L'Explication Prémisse
L'article dit simplement que vous êtes libre de conclure un contrat ou de refuser d'en conclure, de choisir avec qui vous contractez, et de fixer le contenu et la forme de l'accord — mais seulement dans la mesure où la loi l'autorise. Autrement dit, l'autonomie des parties est large, mais elle n'autorise pas à conclure des conventions illégales ou contraires à l'ordre public : certaines règles sont impératives et ne peuvent pas être écartées par accord entre les parties.

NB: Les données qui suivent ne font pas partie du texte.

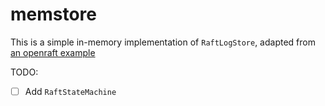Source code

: # memstore

This is a simple in-memory implementation of `RaftLogStore`,
adapted from [an openraft example](https://github.com/databendlabs/openraft/blob/cc2b37ad8b10c1871fb4dbc9b9422234f0b222ec/stores/memstore/src/lib.rs)

TODO:

- [ ] Add `RaftStateMachine`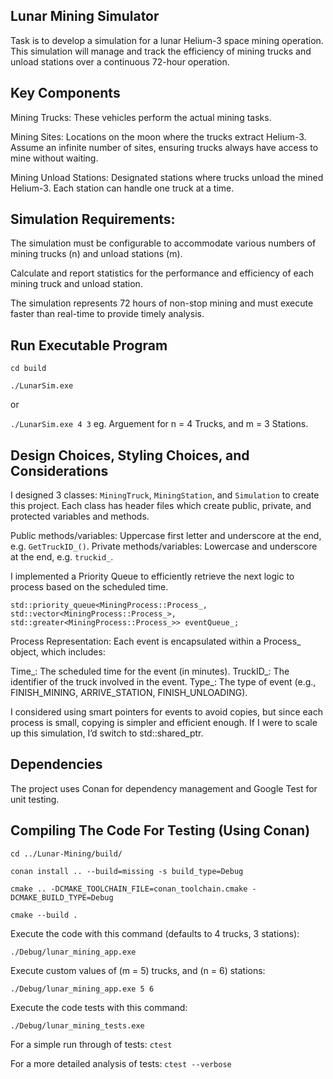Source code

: ## Lunar Mining Simulator

Task is to develop a simulation for a lunar Helium-3 space mining operation. This
simulation will manage and track the efficiency of mining trucks and unload stations over a
continuous 72-hour operation.

## Key Components

Mining Trucks: These vehicles perform the actual mining tasks.

Mining Sites: Locations on the moon where the trucks extract Helium-3. Assume an infinite
number of sites, ensuring trucks always have access to mine without waiting.

Mining Unload Stations: Designated stations where trucks unload the mined Helium-3. Each
station can handle one truck at a time.


## Simulation Requirements:

The simulation must be configurable to accommodate various numbers of mining trucks (n)
and unload stations (m).

Calculate and report statistics for the performance and efficiency of each mining truck and
unload station.

The simulation represents 72 hours of non-stop mining and must execute faster than
real-time to provide timely analysis.

## Run Executable Program

`cd build`

`./LunarSim.exe`

or

`./LunarSim.exe 4 3`  eg. Arguement for n = 4 Trucks, and m = 3 Stations.

## Design Choices, Styling Choices, and Considerations

I designed 3 classes: `MiningTruck`, `MiningStation`, and `Simulation` to create this project. Each class has header files which create public, private, and protected variables and methods. 

Public methods/variables: Uppercase first letter and underscore at the end, e.g. `GetTruckID_()`.
Private methods/variables: Lowercase and underscore at the end, e.g. `truckid_`.

I implemented a Priority Queue to efficiently retrieve the next logic to process based on the scheduled time.

`std::priority_queue<MiningProcess::Process_, `
`std::vector<MiningProcess::Process_>,`
`std::greater<MiningProcess::Process_>> eventQueue_;`

Process Representation: Each event is encapsulated within a Process_ object, which includes:

Time_: The scheduled time for the event (in minutes).
TruckID_: The identifier of the truck involved in the event.
Type_: The type of event (e.g., FINISH_MINING, ARRIVE_STATION, FINISH_UNLOADING).


I considered using smart pointers for events to avoid copies, but since each process is small, copying is simpler and efficient enough. If I were to scale up this simulation, I’d switch to std::shared_ptr<Process>.

## Dependencies

The project uses Conan for dependency management and Google Test for unit testing.

## Compiling The Code For Testing (Using Conan)

`cd ../Lunar-Mining/build/`

`conan install .. --build=missing -s build_type=Debug`

`cmake .. -DCMAKE_TOOLCHAIN_FILE=conan_toolchain.cmake -DCMAKE_BUILD_TYPE=Debug`

`cmake --build .`

Execute the code with this command (defaults to 4 trucks, 3 stations):

`./Debug/lunar_mining_app.exe` 

Execute custom values of (m = 5) trucks, and (n = 6) stations:

`./Debug/lunar_mining_app.exe 5 6` 

Execute the code tests with this command:

`./Debug/lunar_mining_tests.exe` 

For a simple run through of tests:
`ctest` 

For a more detailed analysis of tests:
`ctest --verbose`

Vous engagez une baby-sitter : vous êtes libre de lui proposer un contrat, de choisir qui vous embauchez, de fixer les horaires et le salaire. En revanche vous ne pouvez pas convenir d'un salaire inférieur au SMIC ni demander à la personne de renoncer à ses droits sociaux ou à ses congés payés — ces règles légales s'imposent malgré votre accord.
- Liberté de contracter ou de ne pas contracter : nul n'est obligé de conclure un contrat.
- Liberté de choisir son cocontractant : vous pouvez décider avec qui vous souhaitez traiter.
- Liberté de déterminer le contenu et la forme du contrat : les parties définissent obligations, prix, durée et forme (orale ou écrite) sauf si la loi impose une forme particulière.
- Limites légales : la liberté contractuelle s'exerce « dans les limites fixées par la loi » — règles impératives (ex. droit du travail, protection des consommateurs, formalisme pour certains contrats) s'imposent.
- Primauté de l'ordre public : on ne peut pas déroger par contrat aux règles qui protègent l'intérêt général ; les clauses contraires à l'ordre public sont nulles.
- Conséquence d'une violation : un contrat ou une clause contraire à la loi / à l'ordre public peut être déclaré nul ou inopposable.
- La liberté n'exclut pas la protection des parties vulnérables : la loi peut interdire pour protéger des tiers ou des personnes faibles (mineurs, consommateurs, salariés, etc.).